PosteriorPredictiveReport: Aggregate posterior-predictive summary over the requested split.

Notes#

Observations are normalized internally for posterior encoding but compared on the original observation scale in the returned report.

petitRADTRANS.sbi.calibration.summarize_training_diagnostics(posterior: Any) → dict[str, Any]#: Summarize per-epoch stability/inverse-error diagnostics of a trained flow.

petitRADTRANS.sbi.calibration.summarize_posterior_samples(posterior_samples: numpy.ndarray, parameter_names: list[str], truth_parameter_values: Mapping[str, float] | None = None) → dict[str, dict[str, float | None]]#: Per-parameter posterior p16/median/p84, with optional truth values.

petitRADTRANS.sbi.calibration.summarize_posterior_contraction(posterior_samples: numpy.ndarray, parameter_names: list[str], retrieval_config: Any) → dict[str, dict[str, float | None]]#

Per-parameter posterior contraction relative to the prior.

contraction is the ratio of the posterior central 68% width to the prior central 68% width.
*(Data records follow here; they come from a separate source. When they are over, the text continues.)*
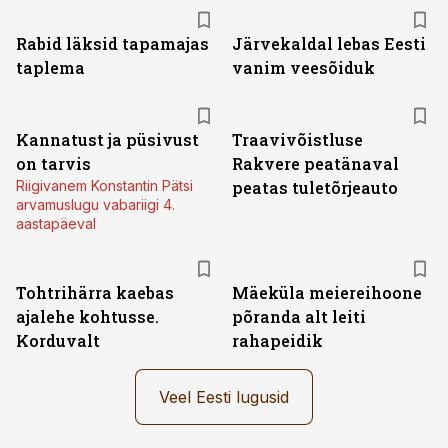
Rabid läksid tapamajas
Järvekaldal lebas Eesti
taplema
vanim veesõiduk
Kannatust ja püsivust
Traavivõistluse
on tarvis
Rakvere peatänaval
Riigivanem Konstantin Pätsi
peatas tuletõrjeauto
arvamuslugu vabariigi 4.
aastapäeval
Tohtrihärra kaebas
Mäeküla meiereihoone
ajalehe kohtusse.
põranda alt leiti
Korduvalt
rahapeidik
Veel Eesti lugusid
Values near 1.0 mean the marginal is effectively the prior (uninformative); values well below 1.0 mean the observation constrains that parameter. This is the diagnostic that separates an informative posterior from a calibrated-but-uninformative one – something SBC rank histograms alone cannot reveal, since a posterior that returns the prior is trivially calibrated.

petitRADTRANS.sbi.calibration.summarize_predictive_report(predictive_report: PosteriorPredictiveReport) → dict[str, Any]#: Serialize a posterior-predictive report’s scalar metrics to JSON-safe dicts.

petitRADTRANS.sbi.calibration.serialize_ood_diagnostic(ood_diagnostic: Any) → dict[str, Any] | None#: Serialize an OOD diagnostic to a JSON-safe dict (or None).